Anatomical Construction for More Cartoony Figures- NSFW Artistic Nudes

 At the request of a couple friends, I've decided to expand on my initial simplified anatomy post.  I do anatomy studies at least weekly, main because I get a lot of pleasure practicing the human figure, but also to improve the dynamism of my figures in comics.  If only I felt this way about perspective grids, I'd be a fantastic artist, eh?
Stock image via mjranum stock at Deviantart.

For this demonstration, I did my figure drawing in Photoshop.  I apologize because the legs are too large, but I just wanted to get a sketch down to show my process.

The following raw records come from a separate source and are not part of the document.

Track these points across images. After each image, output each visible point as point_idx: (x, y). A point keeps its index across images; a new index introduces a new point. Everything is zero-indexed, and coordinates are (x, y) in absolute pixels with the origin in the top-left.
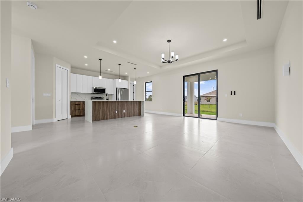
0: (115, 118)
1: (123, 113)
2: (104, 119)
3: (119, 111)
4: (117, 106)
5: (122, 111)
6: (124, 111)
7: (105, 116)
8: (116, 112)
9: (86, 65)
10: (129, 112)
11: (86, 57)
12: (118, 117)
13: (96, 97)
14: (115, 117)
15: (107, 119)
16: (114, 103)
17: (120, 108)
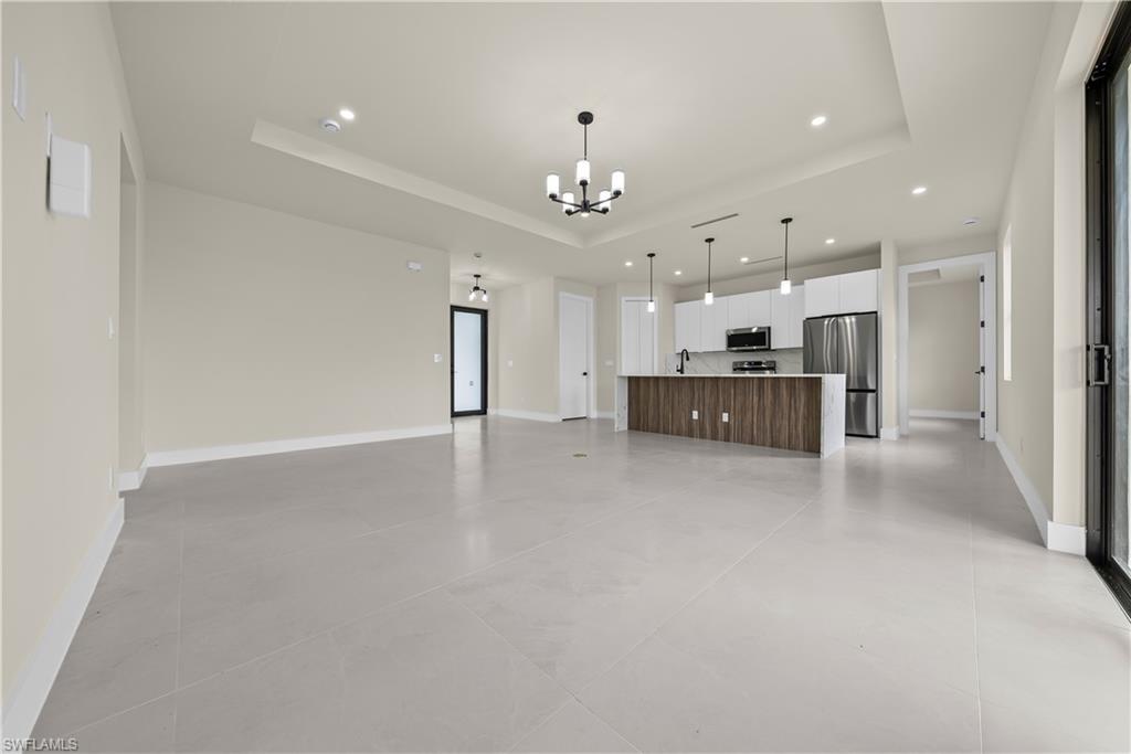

I learned how to construct a basic gesture skeleton from Andrew Loomis' Figure Drawing for All It's Worth. 

Step 1. Determine Line of Action.  For cartoony drawings, this also functions as the spine.  With the line of action, you're trying to capture the gesture, and it's best to exaggerate it, since the gesture can get lost as you build the figure.  I find that a great way to keep this from happening is to draw some distortion in the bones.

My next course of action changes depending on the pose from this point on.  For sitting poses, where the majority of the weight is on the butt, I'll draw the torso first, since it supports the weight.  For standing poses, I'll often quickly rough in the torso and then draw in the legs.  These are all drawn very simply at this point.
Next I place the directional crosshairs, which'll help me place the breasts later in the drawing.

This next part is pretty unique to how I set up figures, and I really just do it to keep me honest.  Now that I have the basic of the torso down, I go ahead and rough in a rectangle to strengthen the pose.
Next I start solidifying the structures inside the larger rectangle, beginning with the ribcage.
And I redrawn the line of action, including a divot line beneath the ribcage.
Next I solidify the pelvis.  There are different methods for doing this, but I prefer to draw a 3D trapezoid.

Unfortunately, I got ahead of myself and skipped a couple steps.  The first thing I do is draw in the neck hole, which isn't straight across the top of the rib cage, but rather, placed in front.  Then I draw the shoulder's line of action straight across the top of the rectangle, and draw in the 'bone' of the arm.  I really rely on the whole spheres, cones, and cylinders most kids are taught to construct figures with way back in highschool, and I recommend it.
Next come the breasts.  Depending on what I'm doing, I render them more fully or I just leave them as placeholders to remind me to contour the clothing on top.
Now I sketch in a very rough version of the pelvic bone to help in the placement of leg bones.
Next come the leg bones.  Make sure you draw in the curve, not just a straight line, because the femurs do have some curve to them.
Draw in the lower leg bones, and then start adding some meat to the femure using ye old cylinder method.
I fail at digital drawing, I neglected to leave enough room for the feet.

Anyway, I use the same method to construct figures of my own as I use to draw from reference.

 When I'm doing pose studies, I'll just keep drawing it until I feel like I have the pose down.


  1. Sorry for taking so long to comment on this thing. Thanks for posting it! You have an interesting way of constructing the simplified figure. It's like a hybrid approach. It's useful to see another way of going about it. And it's cool to see how that mass of bluelines in your sketchbook gets put down ;) You really do *build* your figures up. It's like watching a building being erected.